Description of the task:
The records below must be reproduced exactly. Strip out the pictures.

(Stored data entries)
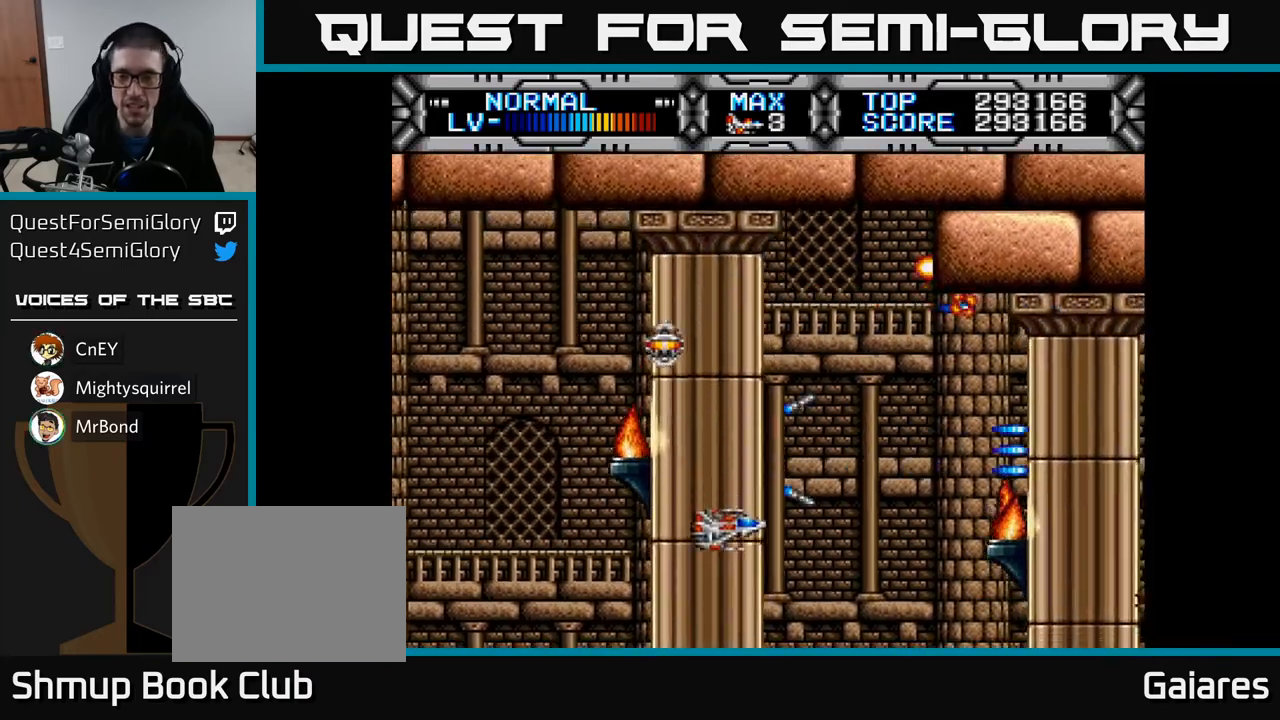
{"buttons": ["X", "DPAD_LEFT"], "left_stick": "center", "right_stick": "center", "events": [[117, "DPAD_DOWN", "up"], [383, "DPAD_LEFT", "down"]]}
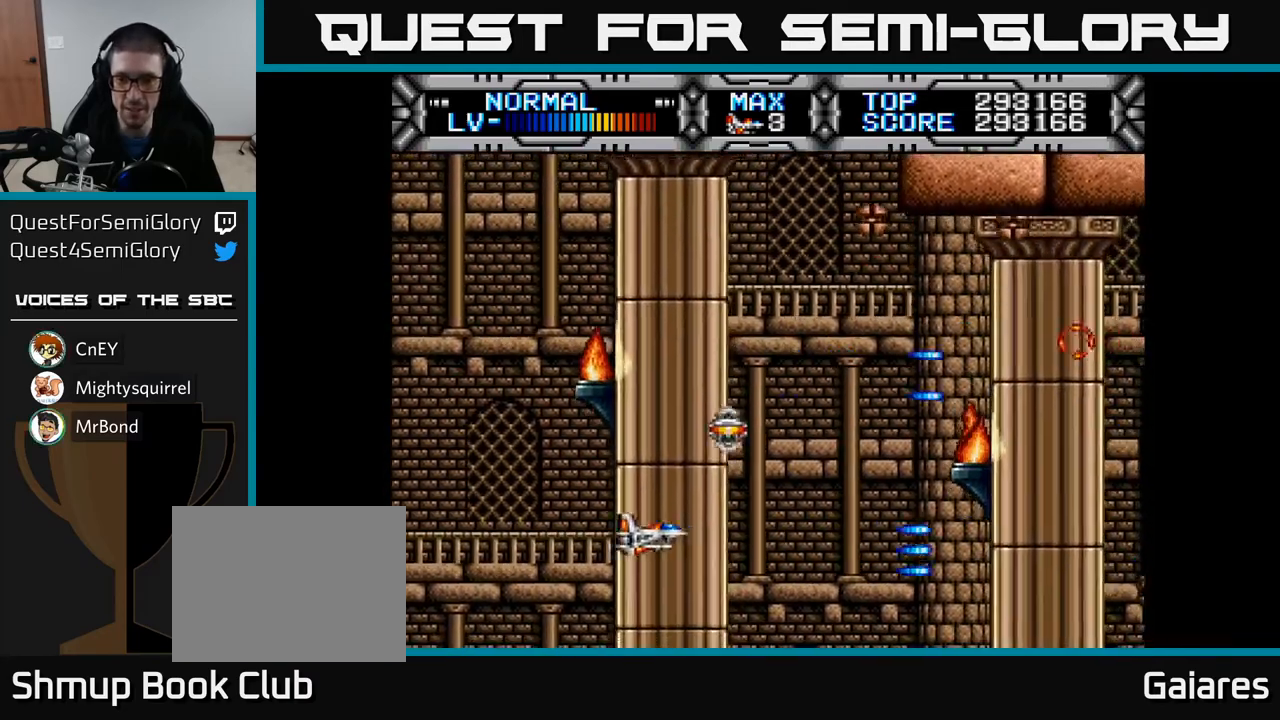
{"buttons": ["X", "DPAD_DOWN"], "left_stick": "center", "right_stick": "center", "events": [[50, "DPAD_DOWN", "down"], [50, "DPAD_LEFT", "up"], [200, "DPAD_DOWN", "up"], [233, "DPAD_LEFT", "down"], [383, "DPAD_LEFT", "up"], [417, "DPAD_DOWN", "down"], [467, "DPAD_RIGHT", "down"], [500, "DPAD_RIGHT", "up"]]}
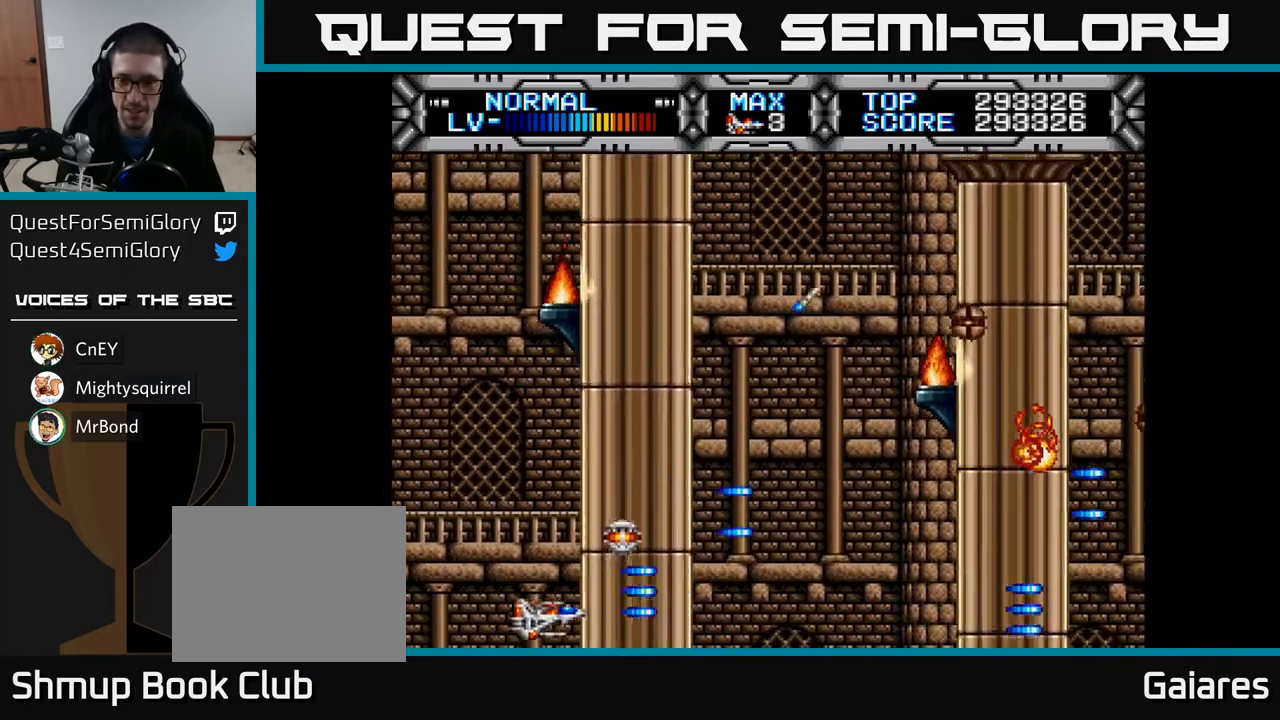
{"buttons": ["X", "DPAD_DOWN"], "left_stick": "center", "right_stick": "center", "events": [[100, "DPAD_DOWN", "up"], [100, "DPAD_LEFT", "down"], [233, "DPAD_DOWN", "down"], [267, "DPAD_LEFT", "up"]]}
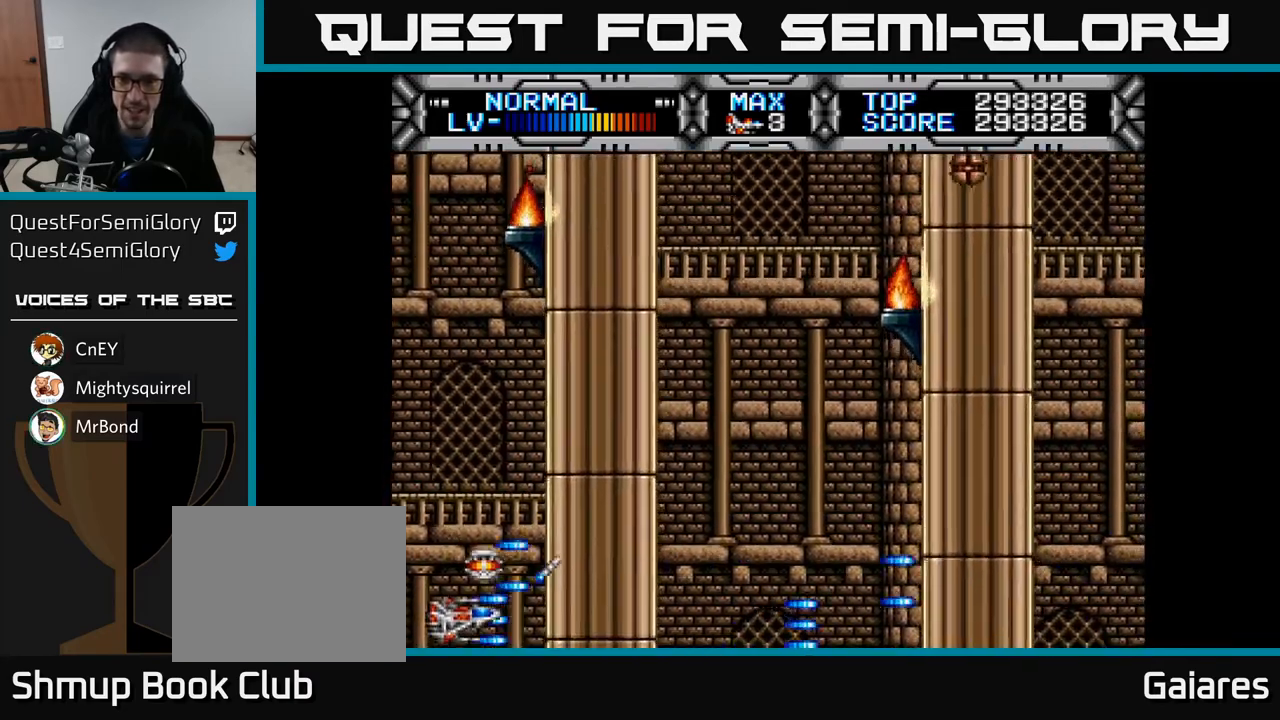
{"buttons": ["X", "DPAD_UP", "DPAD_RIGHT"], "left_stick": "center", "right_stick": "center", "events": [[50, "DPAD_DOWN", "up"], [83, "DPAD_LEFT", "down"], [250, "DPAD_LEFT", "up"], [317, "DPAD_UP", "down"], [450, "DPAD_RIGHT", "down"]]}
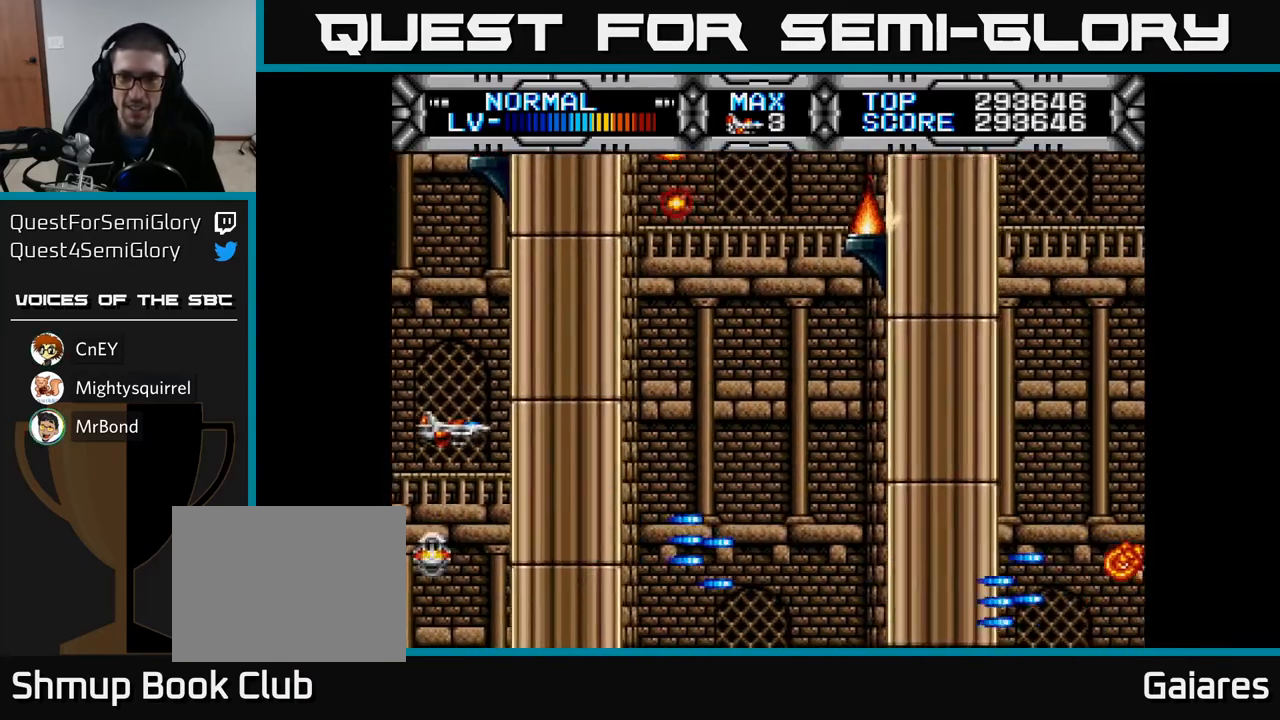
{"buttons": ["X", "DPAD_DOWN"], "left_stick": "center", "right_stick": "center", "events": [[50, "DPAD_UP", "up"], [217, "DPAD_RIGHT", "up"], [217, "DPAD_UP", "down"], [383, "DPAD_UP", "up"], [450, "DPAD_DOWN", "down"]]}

Reply:
{"buttons": ["X", "DPAD_LEFT"], "left_stick": "center", "right_stick": "center", "events": [[117, "DPAD_DOWN", "up"], [383, "DPAD_LEFT", "down"]]}
{"buttons": ["X", "DPAD_DOWN"], "left_stick": "center", "right_stick": "center", "events": [[50, "DPAD_DOWN", "down"], [50, "DPAD_LEFT", "up"], [200, "DPAD_DOWN", "up"], [233, "DPAD_LEFT", "down"], [383, "DPAD_LEFT", "up"], [417, "DPAD_DOWN", "down"], [467, "DPAD_RIGHT", "down"], [500, "DPAD_RIGHT", "up"]]}
{"buttons": ["X", "DPAD_DOWN"], "left_stick": "center", "right_stick": "center", "events": [[100, "DPAD_DOWN", "up"], [100, "DPAD_LEFT", "down"], [233, "DPAD_DOWN", "down"], [267, "DPAD_LEFT", "up"]]}
{"buttons": ["X", "DPAD_UP", "DPAD_RIGHT"], "left_stick": "center", "right_stick": "center", "events": [[50, "DPAD_DOWN", "up"], [83, "DPAD_LEFT", "down"], [250, "DPAD_LEFT", "up"], [317, "DPAD_UP", "down"], [450, "DPAD_RIGHT", "down"]]}
{"buttons": ["X", "DPAD_DOWN"], "left_stick": "center", "right_stick": "center", "events": [[50, "DPAD_UP", "up"], [217, "DPAD_RIGHT", "up"], [217, "DPAD_UP", "down"], [383, "DPAD_UP", "up"], [450, "DPAD_DOWN", "down"]]}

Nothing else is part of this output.